Słyszałam jeszcze kilka przekleństw, aż nie wytrzymałam i zaczęłam się śmiać.
- Kiedyś cię zwolnię, zobaczysz. - mruknął.
- Ta, z pewnością. - odparłam.
W chwili gdy dotarłam na piętro gdzie miał być Loki, zobaczyłam mężczyznę o krótkich czarnych włosach i zielonych oczach. Ubrany był normalnie.
- Witaj, Loki. - uśmiechnęłam się. Był wyraźnie zdziwiony, ale po chwili stał przede mną w swoim stroju. I oczywiście hełmie. Rzucił się na mnie. Po chwili poczułam tępy ból głowy. Na szczęście szybko ustał.
- C...C...Country? - wyjąkał.
- Nie wiem z kąt znasz moje imię, ale ja za tobą nie przepadam. - warknęłam. Meszczyzna momentalnie zmienił swój wygląd. Teraz miał grzywkę zachodzącą na czoło.
- Tom? - szepnęłam nie mogąc uwierzyć w to co zobaczyłam. To uczucie, kiedy osoba którą kochałeś, wraca. Przyciągnął mnie do swojej klatki piersiowej i zamkną w swoich ramionach.
- Tęskniłam. - powiedziałam chamując łzy.
- Ja też.
- Czemu mi nie powiedziałeś? Kim jesteś na prawdę? - załkałam.
- Bałem się że mnie znienawidzisz.
Tom był moim chłopakiem, bardzo go kochałam. Ale w pewnym momencie zerwał ze mną kontakt, nie odzywał się już więcej.
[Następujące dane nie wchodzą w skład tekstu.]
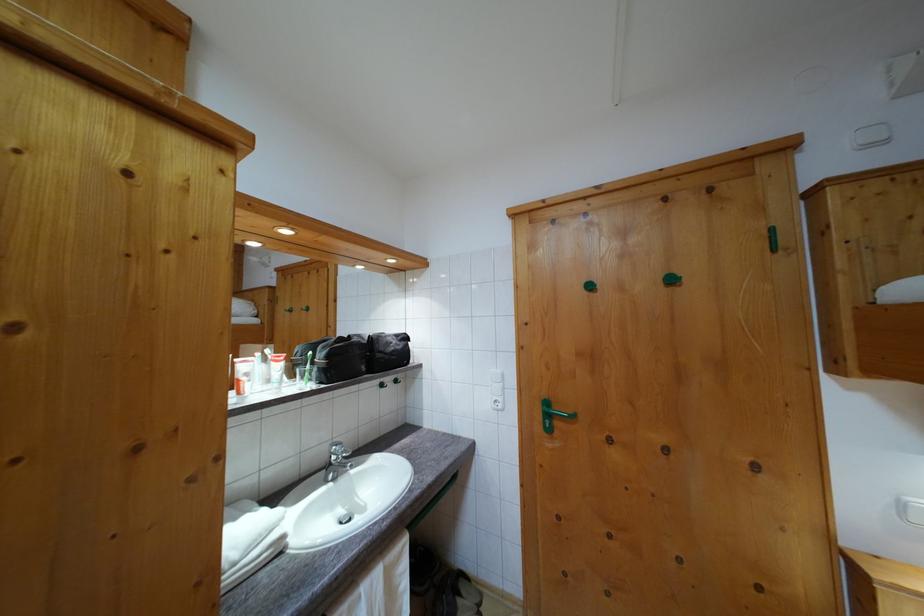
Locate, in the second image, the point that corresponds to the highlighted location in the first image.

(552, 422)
- Dla czego zostawiłeś mnie?
- Wtrącili mnie w Asgardzie do więzienia. Trudno z tamtąd uciec. - Wyjaśnił. - Tęskniłem. Bardzo. - mówiąc to podniósł moją brodę wyżej i złączył nasze usta w namiętnym pocałunku.
- No to chyba nici z mojej misji. - zaśmiałam się.
- No chyba. - również się usmiechną i ponownie mnie przytulił.
******************************
Wiem, że słabe ale nie miałam pomysłu. ziomoleo napisz co myślisz.
1. Chcesz własnego one-shota?
Jak tak to przeczytaj część Bardzo Ważne! Lepiej przeczytaj i napisz do mnie na privie lub w komentarzu odpowiedzi na pytania a ja napiszę dla ciebie!
2. Masz Messengera i chcesz pisać na czacie założonym przeze mnie?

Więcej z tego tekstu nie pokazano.